One need not imply bad intentions on the part of police in order to condemn some of their more zealous techniques.
<i>I would say that the Hudson opinion laid out good alternatives.</i>
Hudson laid out alternatives, but as the dissent pointed out, despite the examples of knock and announce violations being legion, no one could find a single example of any of the alternatives Scalia presented having been used.
12.7.2007 5:37pm
cjwynes - I too am not a fan of the exclusionary rule. I think it's pretty riduculous that when an innocent person's civil rights are violated they don't get any compensation but when a guilty persons rights are violated they get a get-out-of-jail-free card. It strikes me as quite unfair, and a rather high cost for our civil rights. BUT I do recognize that rule can be a significant deterent on police violating civil rights. If you don't think that the rights of innocent people are violated by some police in their desire to make arrests I dare say you are being a bit naive.

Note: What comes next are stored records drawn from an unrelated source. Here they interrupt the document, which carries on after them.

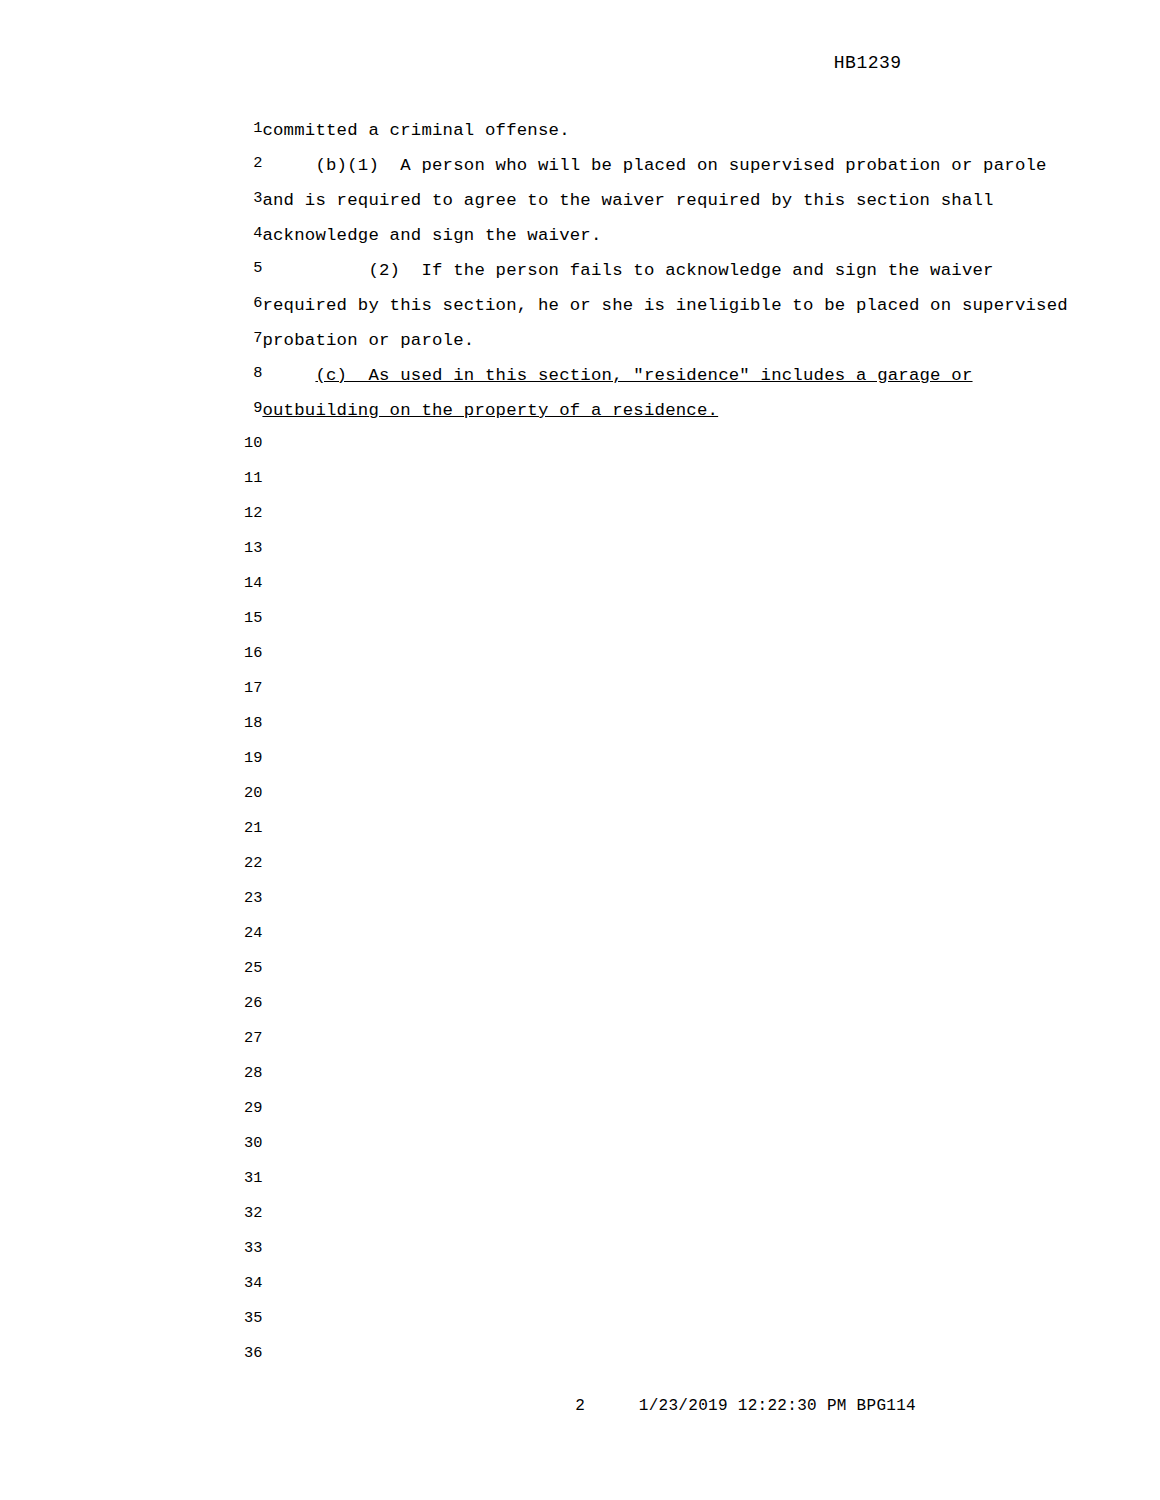HB1239
| 1 | committed a criminal offense. |
| 2 | (b)(1) A person who will be placed on supervised probation or parole |
| 3 | and is required to agree to the waiver required by this section shall |
| 4 | acknowledge and sign the waiver. |
| 5 | (2) If the person fails to acknowledge and sign the waiver |
| 6 | required by this section, he or she is ineligible to be placed on supervised |
| 7 | probation or parole. |
| 8 | (c) As used in this section, "residence" includes a garage or |
| 9 | outbuilding on the property of a residence. |
| 10 | |
| 11 | |
| 12 | |
| 13 | |
| 14 | |
| 15 | |
| 16 | |
| 17 | |
| 18 | |
| 19 | |
| 20 | |
| 21 | |
| 22 | |
| 23 | |
| 24 | |
| 25 | |
| 26 | |
| 27 | |
| 28 | |
| 29 | |
| 30 | |
| 31 | |
| 32 | |
| 33 | |
| 34 | |
| 35 | |
| 36 | |
2 1/23/2019 12:22:30 PM BPG114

So I think it's a poor idea to start claiming we should rid ourselves of the exclusionary rule without recognizing that we need some method of protecting our civil rights from the state.
12.7.2007 5:40pm
cjwynes - Also, I can't say much about your remarks about Sweden, since you haven't mentioned how their civil rights are enforced (or for that matter what their civil rights are), and I have no idea myself what they are. However, I do know that Sweden isn't burdened with a heterogenous nation where many different cultures collide, and so does not have the same crime or criminal enforcement problems, so perhaps police are less apt to violate their citizens rights because they can relate better to them.
Also, I find it fascinating that you're making a comparative law argument at the same time as your making a originalism argument ("The exclusionary rule is ... rooted in no such tradition, and it has .. little basis in our constitution ..."). Not much consistency to your argument there.
12.7.2007 6:18pm
Richards prevents a blanket exception in that the police can't just say, "This warrant involves drugs, so we're not going to knock," and the court can't just say after the fact, "It involved drugs, so you didn't need to knock." (In Richards, the magistrate had explicitly denied them a no-knock.) But look at what actually happened in Richards: the court went right ahead and decided that their not-knocking was reasonable.
All that Richards really stands for is the proposition that everyone has to go through a kabuki dance where they recite a few boilerplate facts related to drugs and pretend that those facts are "specific," instead of just saying "drugs." In the end, see how often a judge is going to deny an application for a no-knock warrant in a drug case.
(To quote Richards: "In order to justify a "no knock" entry, the police must have a reasonable suspicion that knocking and announcing their presence, under the particular circumstances, would be dangerous or futile, or that it would inhibit the effective investigation of the crime by, for example, allowing the destruction of evidence." Can you imagine "particular circumstances" involving drugs where they won't have such a "reasonable suspicion"? Remember, it doesn't even have to be right; it just has to be reasonable.)